What is required: Please copy out, unchanged, the lines from the one containing "Reading left to" through the one containing "Sum of basal", both included.
===== The input
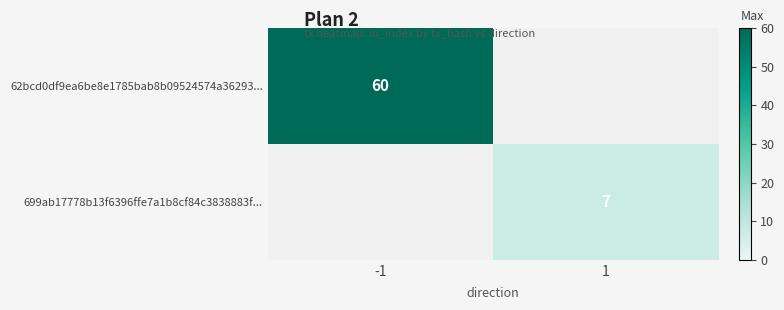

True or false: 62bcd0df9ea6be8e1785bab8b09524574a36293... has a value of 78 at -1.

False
==========
===== The input
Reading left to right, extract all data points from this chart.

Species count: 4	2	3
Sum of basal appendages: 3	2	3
==========
Exercise response:
Reading left to right, extract all data points from this chart.

Species count: 4	2	3
Sum of basal appendages: 3	2	3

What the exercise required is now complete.